> [Prompt] Reproduce the court judgment extract from "16. Thus, though" up to and including "(Discipline) Rules, 1983.", switching every "Indian Coast Guard" to "Indian Navy".

15. It is for the reasons indicated above that in Union of India v. LT Ballam Singh reported in MANU/SC/0360/2002: 2002(81)ECC236, the Apex Court has pointed out that even an army personnel is entitled to the protection, which the Narcotic Drugs and Psychotropic Substances Act (in short, 'the NDPS Act') gives to any other person. In other words, the protection available, in the form of Sections 42 and 50 of the NDPS Act, shall be applicable to the case of even an army personnel, for, there is nothing, in the law, that the protection, given in the NDPS Act, are not applicable to the members of the armed forces. Logically, therefore, when the Evidence Act is applicable to the proceedings of a trial by a SFC, it is but natural to interfere, and, in fact, we have no hesitation in holding, that if the provisions of the Evidence Act are ignored or are not taken into account by a SGFC and/or when the provisions of the Indian Penal Code are not properly applied, such noncompliance may, in an appropriate case, compel the writ Court to interfere, in exercise of its powers under Article 266, with the findings, which may have been reached by either ignoring, or in ignorance of, the relevant provisions of law, particularly, when such non-compliance results in gross miscarriage of justice. This apart, and as already indicated above, the procedural safeguards, which the BSF Act and the Rules themselves provide, cannot be ignored, for, ignoring them may amount to, in a given case, denial of a fair procedure to a person accused of having committed offence under the Indian Penal Code, 1860.‖

16. Thus, though this Court cannot act as appellate authority, it can certainly examine the matter from the aforesaid limited angle and whether the petitioner has been dealt in accordance with the Rules applicable to him. There is also no prohibition in assessing whether there is any grave violation of any principle of Natural Justice, rendering, the entire process illusory and ineffectual.

17. Petitioner was serving in Indian Coast Guard. All such personnel of Indian Coast Guard are governed by Coast Guard Act 1978 which is further supplemented by Rules made thereunder as well as The Coast Guard (Discipline) Rules, 1983.

> [Extracted records]
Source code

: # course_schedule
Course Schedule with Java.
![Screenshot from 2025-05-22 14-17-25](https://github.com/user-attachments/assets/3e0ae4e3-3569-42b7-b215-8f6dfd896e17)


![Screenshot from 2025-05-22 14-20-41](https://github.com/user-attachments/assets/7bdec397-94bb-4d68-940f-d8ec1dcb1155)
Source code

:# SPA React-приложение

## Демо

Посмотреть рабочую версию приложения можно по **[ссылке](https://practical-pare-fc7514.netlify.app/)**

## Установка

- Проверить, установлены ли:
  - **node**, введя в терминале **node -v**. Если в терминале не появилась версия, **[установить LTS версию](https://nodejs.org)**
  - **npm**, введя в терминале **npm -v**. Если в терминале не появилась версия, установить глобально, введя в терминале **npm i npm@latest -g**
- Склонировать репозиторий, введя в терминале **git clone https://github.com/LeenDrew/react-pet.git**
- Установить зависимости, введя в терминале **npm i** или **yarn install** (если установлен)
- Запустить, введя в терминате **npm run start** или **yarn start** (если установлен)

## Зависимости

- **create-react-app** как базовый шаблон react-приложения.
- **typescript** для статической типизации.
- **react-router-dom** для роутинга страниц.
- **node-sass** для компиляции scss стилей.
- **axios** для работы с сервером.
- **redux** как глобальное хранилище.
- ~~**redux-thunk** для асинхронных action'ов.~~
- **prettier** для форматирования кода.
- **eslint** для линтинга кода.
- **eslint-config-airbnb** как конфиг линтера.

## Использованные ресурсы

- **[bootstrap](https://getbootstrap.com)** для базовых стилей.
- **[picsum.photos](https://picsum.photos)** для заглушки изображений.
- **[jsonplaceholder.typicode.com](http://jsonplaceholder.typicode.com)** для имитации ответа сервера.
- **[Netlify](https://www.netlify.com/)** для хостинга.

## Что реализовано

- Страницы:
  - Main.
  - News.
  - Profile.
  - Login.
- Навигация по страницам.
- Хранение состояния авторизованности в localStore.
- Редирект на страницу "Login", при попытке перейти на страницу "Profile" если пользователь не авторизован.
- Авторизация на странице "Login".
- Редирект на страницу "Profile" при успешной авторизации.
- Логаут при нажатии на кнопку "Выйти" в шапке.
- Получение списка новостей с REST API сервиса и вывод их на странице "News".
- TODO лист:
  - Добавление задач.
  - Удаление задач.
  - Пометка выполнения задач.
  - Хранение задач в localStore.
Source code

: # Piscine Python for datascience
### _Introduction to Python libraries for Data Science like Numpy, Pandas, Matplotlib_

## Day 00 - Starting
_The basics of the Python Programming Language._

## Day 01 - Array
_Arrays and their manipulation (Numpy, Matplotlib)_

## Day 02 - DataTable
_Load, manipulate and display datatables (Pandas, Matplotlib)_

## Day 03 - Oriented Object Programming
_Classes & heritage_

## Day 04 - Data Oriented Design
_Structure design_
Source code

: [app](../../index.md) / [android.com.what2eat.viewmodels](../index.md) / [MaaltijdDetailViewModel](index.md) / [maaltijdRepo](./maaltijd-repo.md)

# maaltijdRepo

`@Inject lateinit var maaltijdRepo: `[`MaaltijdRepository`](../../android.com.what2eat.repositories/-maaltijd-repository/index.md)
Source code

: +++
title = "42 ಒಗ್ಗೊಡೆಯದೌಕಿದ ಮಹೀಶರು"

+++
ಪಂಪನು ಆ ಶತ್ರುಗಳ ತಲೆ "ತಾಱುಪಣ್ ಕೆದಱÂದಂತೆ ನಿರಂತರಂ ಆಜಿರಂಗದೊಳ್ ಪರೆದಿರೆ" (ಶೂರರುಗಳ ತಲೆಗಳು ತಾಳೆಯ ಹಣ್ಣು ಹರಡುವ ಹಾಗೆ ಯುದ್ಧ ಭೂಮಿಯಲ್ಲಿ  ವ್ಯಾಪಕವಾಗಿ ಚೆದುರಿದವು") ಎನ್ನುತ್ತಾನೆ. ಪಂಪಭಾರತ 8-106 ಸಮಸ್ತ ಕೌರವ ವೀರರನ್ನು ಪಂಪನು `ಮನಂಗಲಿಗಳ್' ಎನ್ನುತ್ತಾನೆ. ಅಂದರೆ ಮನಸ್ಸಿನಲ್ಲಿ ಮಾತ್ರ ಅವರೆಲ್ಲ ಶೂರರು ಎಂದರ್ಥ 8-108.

> [Solution below]
16. Thus, though this Court cannot act as appellate authority, it can certainly examine the matter from the aforesaid limited angle and whether the petitioner has been dealt in accordance with the Rules applicable to him. There is also no prohibition in assessing whether there is any grave violation of any principle of Natural Justice, rendering, the entire process illusory and ineffectual.

17. Petitioner was serving in Indian Navy. All such personnel of Indian Navy are governed by Coast Guard Act 1978 which is further supplemented by Rules made thereunder as well as The Coast Guard (Discipline) Rules, 1983.